A nurse entered the room and approached Jason’s bed. “Excuse me, miss,” she said to Maureen, “please have a seat for a moment.”
The nurse was in her forties, with tan skin and black curly hair in the frizzy style that Jason liked. Even if she wasn’t big breasted, she had a nice butt, and she was cute—well, she was wearing a mask, so Jason guessed that she was cute—with pretty brown eyes. She put the cuff on Jason’s arm and began to take his blood pressure.
“Excuse me, Miss, are you Dominican?” Jason asked. He was certain she was Hispanic; he just wasn’t certain which country.
“Puerto Rican.” She smiled at him and took off the blood pressure cuff. She then removed a thermometer from a protective case.
“Boricua,” Jason managed to say before she slid the glass thermometer under his tongue.
“You speak Spanish?” she asked in surprise, and set her fingers on the inside of his wrist to measure his heart rate.
Jason couldn’t speak with the thermometer in his mouth, so he was forced to nod yes.
Sister Mildred had stopped her pacing and dropped into the seat beside Maureen, but she fidgeted nervously, and drew the mask down under her nose so she could breathe more easily.
If Jason could pace, he’d be pacing, too. He had a bad feeling, a sense of dread.
There was a knock at the door, followed by the doctor stepping in. The nurse withdrew the thermometer from Jason’s mouth, read it, and stepped aside to write on Jason’s chart.
“Excuse me, ladies, can we speak in private?” the doctor asked the sister and her niece.
“It’s okay, doctor,’ Jason told him. “They might as well hear it.”
The doctor pulled his mask down below his chin so he could speak and be understood clearly. “I’m Dr. Rosenthal. I removed the bullets from your leg and your shoulder. The bullet in your leg missed the bone, and was a through-and-through…”
“Meaning?” Jason looked at the doctor in confusion. Because his hospital gown hardly reached his knees, the bandage on his calf was conspicuous.

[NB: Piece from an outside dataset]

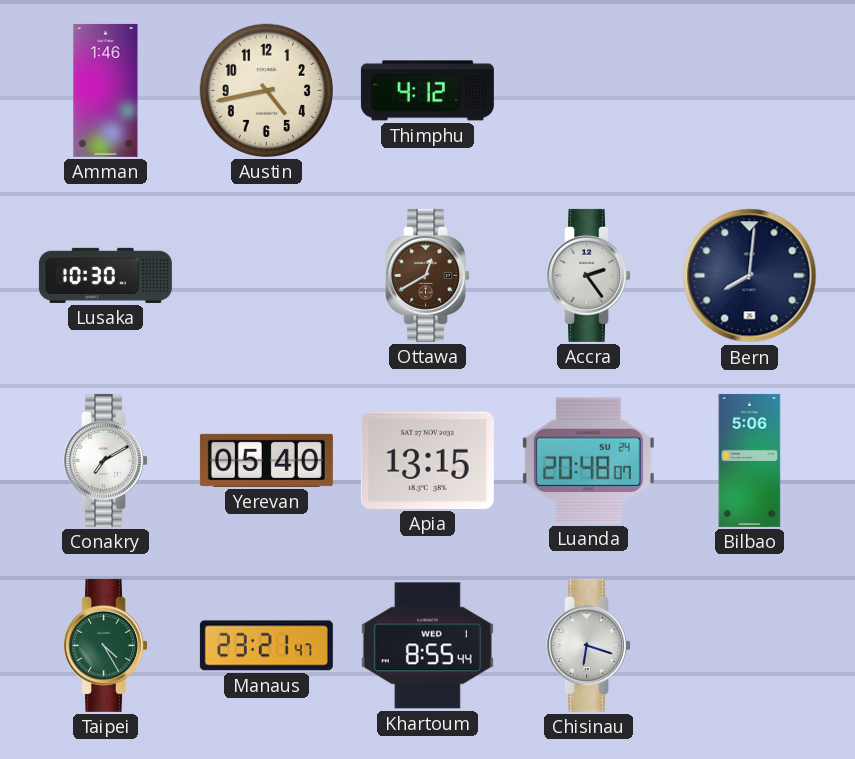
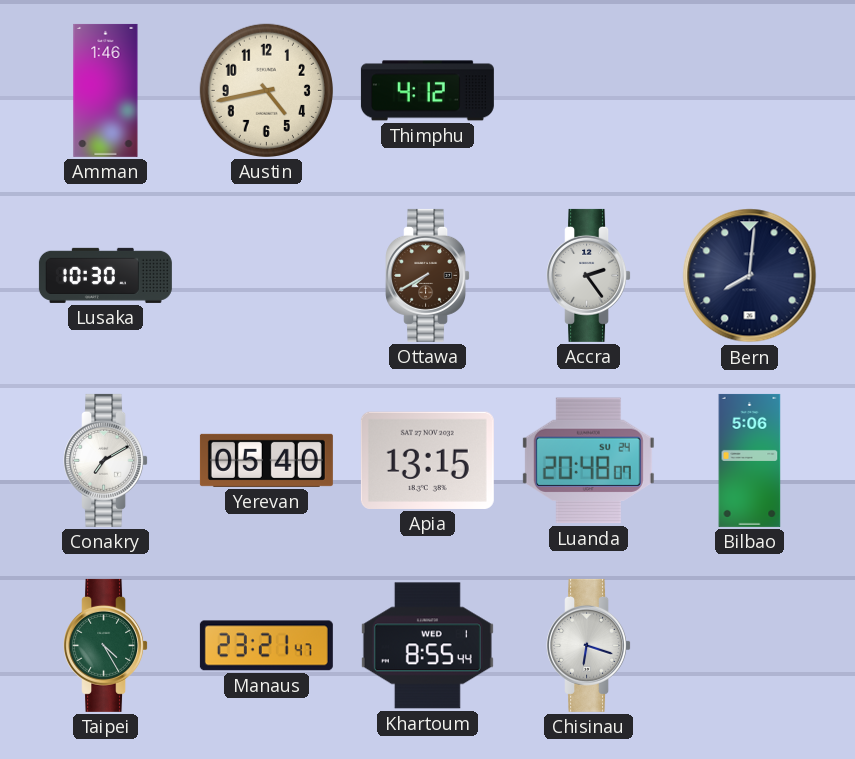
Ottawa: 12:40 -> 7:40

“The bullet entered and exited cleanly,” the doctor explained. “The bullet in your shoulder hardly broke the skin and was relatively easy to remove.”
The doctor, who had a receding hairline and a set of thick glasses, paused for a moment. “But those are not your real problem.”
“Being shot isn’t the problem?” Jason was confused.
The doctor rested a hand on Jason’s shoulder. “It’s worse than that.”